### Required task
Give back the following listing word for word, every line of it.

------------------------------------------------------------

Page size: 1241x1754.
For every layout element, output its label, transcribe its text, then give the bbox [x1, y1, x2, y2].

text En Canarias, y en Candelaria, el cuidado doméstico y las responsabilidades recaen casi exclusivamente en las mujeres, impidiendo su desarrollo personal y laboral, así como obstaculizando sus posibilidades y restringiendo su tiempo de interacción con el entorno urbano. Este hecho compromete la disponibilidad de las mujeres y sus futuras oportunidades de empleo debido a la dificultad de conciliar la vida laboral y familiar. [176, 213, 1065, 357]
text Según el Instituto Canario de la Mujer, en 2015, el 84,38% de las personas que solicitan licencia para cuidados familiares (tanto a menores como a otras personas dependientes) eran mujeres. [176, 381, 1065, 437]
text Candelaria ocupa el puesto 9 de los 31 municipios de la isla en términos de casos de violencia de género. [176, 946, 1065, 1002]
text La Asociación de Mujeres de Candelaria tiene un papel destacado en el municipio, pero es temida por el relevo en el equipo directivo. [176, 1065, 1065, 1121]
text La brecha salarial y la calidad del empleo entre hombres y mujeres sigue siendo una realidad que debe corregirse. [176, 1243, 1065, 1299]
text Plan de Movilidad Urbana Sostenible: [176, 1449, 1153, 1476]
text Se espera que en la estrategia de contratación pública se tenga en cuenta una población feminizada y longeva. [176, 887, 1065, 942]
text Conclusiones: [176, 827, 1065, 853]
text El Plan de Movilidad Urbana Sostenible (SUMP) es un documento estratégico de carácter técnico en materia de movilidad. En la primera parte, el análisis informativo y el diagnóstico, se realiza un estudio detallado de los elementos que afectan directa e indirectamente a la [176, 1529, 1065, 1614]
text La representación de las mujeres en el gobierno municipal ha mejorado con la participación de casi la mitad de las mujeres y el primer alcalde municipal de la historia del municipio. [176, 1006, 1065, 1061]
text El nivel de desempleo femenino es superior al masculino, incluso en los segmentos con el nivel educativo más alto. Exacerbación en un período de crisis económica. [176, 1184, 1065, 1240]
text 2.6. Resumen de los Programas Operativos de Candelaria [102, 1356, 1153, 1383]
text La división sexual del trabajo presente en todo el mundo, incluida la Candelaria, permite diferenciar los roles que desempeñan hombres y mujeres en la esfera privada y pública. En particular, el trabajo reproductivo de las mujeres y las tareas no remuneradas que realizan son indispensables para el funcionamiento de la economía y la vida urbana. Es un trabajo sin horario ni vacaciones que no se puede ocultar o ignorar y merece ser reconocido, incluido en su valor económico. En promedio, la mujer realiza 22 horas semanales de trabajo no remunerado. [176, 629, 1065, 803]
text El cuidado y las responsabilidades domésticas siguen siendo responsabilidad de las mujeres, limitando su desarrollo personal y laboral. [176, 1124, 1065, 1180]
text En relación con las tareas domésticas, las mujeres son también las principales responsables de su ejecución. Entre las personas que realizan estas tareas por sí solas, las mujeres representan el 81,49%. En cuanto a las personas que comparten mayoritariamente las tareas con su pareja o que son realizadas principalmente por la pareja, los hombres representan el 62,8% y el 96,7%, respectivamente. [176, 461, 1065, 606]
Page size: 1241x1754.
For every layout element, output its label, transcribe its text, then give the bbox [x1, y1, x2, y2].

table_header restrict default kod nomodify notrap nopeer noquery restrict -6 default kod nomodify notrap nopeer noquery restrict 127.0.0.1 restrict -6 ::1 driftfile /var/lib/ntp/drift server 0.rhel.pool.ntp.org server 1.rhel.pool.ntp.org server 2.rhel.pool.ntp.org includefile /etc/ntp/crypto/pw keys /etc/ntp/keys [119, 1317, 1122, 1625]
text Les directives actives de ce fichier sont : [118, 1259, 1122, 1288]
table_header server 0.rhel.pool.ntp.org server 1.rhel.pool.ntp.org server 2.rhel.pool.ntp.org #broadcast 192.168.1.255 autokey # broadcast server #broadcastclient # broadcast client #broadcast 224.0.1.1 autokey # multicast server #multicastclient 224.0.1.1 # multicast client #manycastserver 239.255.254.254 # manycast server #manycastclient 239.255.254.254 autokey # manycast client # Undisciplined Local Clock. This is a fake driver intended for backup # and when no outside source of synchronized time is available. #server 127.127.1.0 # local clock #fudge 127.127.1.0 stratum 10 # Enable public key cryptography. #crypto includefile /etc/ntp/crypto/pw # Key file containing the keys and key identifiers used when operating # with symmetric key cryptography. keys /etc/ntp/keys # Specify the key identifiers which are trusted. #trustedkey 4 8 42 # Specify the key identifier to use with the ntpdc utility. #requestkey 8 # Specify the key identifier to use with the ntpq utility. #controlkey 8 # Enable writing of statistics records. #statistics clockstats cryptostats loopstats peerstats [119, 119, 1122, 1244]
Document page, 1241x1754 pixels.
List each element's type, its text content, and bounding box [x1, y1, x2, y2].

------------------------------------------------------------

### Task output
Page size: 1241x1754.
For every layout element, output its label, transcribe its text, then give the bbox [x1, y1, x2, y2].

text En Canarias, y en Candelaria, el cuidado doméstico y las responsabilidades recaen casi exclusivamente en las mujeres, impidiendo su desarrollo personal y laboral, así como obstaculizando sus posibilidades y restringiendo su tiempo de interacción con el entorno urbano. Este hecho compromete la disponibilidad de las mujeres y sus futuras oportunidades de empleo debido a la dificultad de conciliar la vida laboral y familiar. [176, 213, 1065, 357]
text Según el Instituto Canario de la Mujer, en 2015, el 84,38% de las personas que solicitan licencia para cuidados familiares (tanto a menores como a otras personas dependientes) eran mujeres. [176, 381, 1065, 437]
text Candelaria ocupa el puesto 9 de los 31 municipios de la isla en términos de casos de violencia de género. [176, 946, 1065, 1002]
text La Asociación de Mujeres de Candelaria tiene un papel destacado en el municipio, pero es temida por el relevo en el equipo directivo. [176, 1065, 1065, 1121]
text La brecha salarial y la calidad del empleo entre hombres y mujeres sigue siendo una realidad que debe corregirse. [176, 1243, 1065, 1299]
text Plan de Movilidad Urbana Sostenible: [176, 1449, 1153, 1476]
text Se espera que en la estrategia de contratación pública se tenga en cuenta una población feminizada y longeva. [176, 887, 1065, 942]
text Conclusiones: [176, 827, 1065, 853]
text El Plan de Movilidad Urbana Sostenible (SUMP) es un documento estratégico de carácter técnico en materia de movilidad. En la primera parte, el análisis informativo y el diagnóstico, se realiza un estudio detallado de los elementos que afectan directa e indirectamente a la [176, 1529, 1065, 1614]
text La representación de las mujeres en el gobierno municipal ha mejorado con la participación de casi la mitad de las mujeres y el primer alcalde municipal de la historia del municipio. [176, 1006, 1065, 1061]
text El nivel de desempleo femenino es superior al masculino, incluso en los segmentos con el nivel educativo más alto. Exacerbación en un período de crisis económica. [176, 1184, 1065, 1240]
text 2.6. Resumen de los Programas Operativos de Candelaria [102, 1356, 1153, 1383]
text La división sexual del trabajo presente en todo el mundo, incluida la Candelaria, permite diferenciar los roles que desempeñan hombres y mujeres en la esfera privada y pública. En particular, el trabajo reproductivo de las mujeres y las tareas no remuneradas que realizan son indispensables para el funcionamiento de la economía y la vida urbana. Es un trabajo sin horario ni vacaciones que no se puede ocultar o ignorar y merece ser reconocido, incluido en su valor económico. En promedio, la mujer realiza 22 horas semanales de trabajo no remunerado. [176, 629, 1065, 803]
text El cuidado y las responsabilidades domésticas siguen siendo responsabilidad de las mujeres, limitando su desarrollo personal y laboral. [176, 1124, 1065, 1180]
text En relación con las tareas domésticas, las mujeres son también las principales responsables de su ejecución. Entre las personas que realizan estas tareas por sí solas, las mujeres representan el 81,49%. En cuanto a las personas que comparten mayoritariamente las tareas con su pareja o que son realizadas principalmente por la pareja, los hombres representan el 62,8% y el 96,7%, respectivamente. [176, 461, 1065, 606]
Page size: 1241x1754.
For every layout element, output its label, transcribe its text, then give the bbox [x1, y1, x2, y2].

table_header restrict default kod nomodify notrap nopeer noquery restrict -6 default kod nomodify notrap nopeer noquery restrict 127.0.0.1 restrict -6 ::1 driftfile /var/lib/ntp/drift server 0.rhel.pool.ntp.org server 1.rhel.pool.ntp.org server 2.rhel.pool.ntp.org includefile /etc/ntp/crypto/pw keys /etc/ntp/keys [119, 1317, 1122, 1625]
text Les directives actives de ce fichier sont : [118, 1259, 1122, 1288]
table_header server 0.rhel.pool.ntp.org server 1.rhel.pool.ntp.org server 2.rhel.pool.ntp.org #broadcast 192.168.1.255 autokey # broadcast server #broadcastclient # broadcast client #broadcast 224.0.1.1 autokey # multicast server #multicastclient 224.0.1.1 # multicast client #manycastserver 239.255.254.254 # manycast server #manycastclient 239.255.254.254 autokey # manycast client # Undisciplined Local Clock. This is a fake driver intended for backup # and when no outside source of synchronized time is available. #server 127.127.1.0 # local clock #fudge 127.127.1.0 stratum 10 # Enable public key cryptography. #crypto includefile /etc/ntp/crypto/pw # Key file containing the keys and key identifiers used when operating # with symmetric key cryptography. keys /etc/ntp/keys # Specify the key identifiers which are trusted. #trustedkey 4 8 42 # Specify the key identifier to use with the ntpdc utility. #requestkey 8 # Specify the key identifier to use with the ntpq utility. #controlkey 8 # Enable writing of statistics records. #statistics clockstats cryptostats loopstats peerstats [119, 119, 1122, 1244]
Document page, 1241x1754 pixels.
List each element's type, its text content, and bounding box [x1, y1, x2, y2].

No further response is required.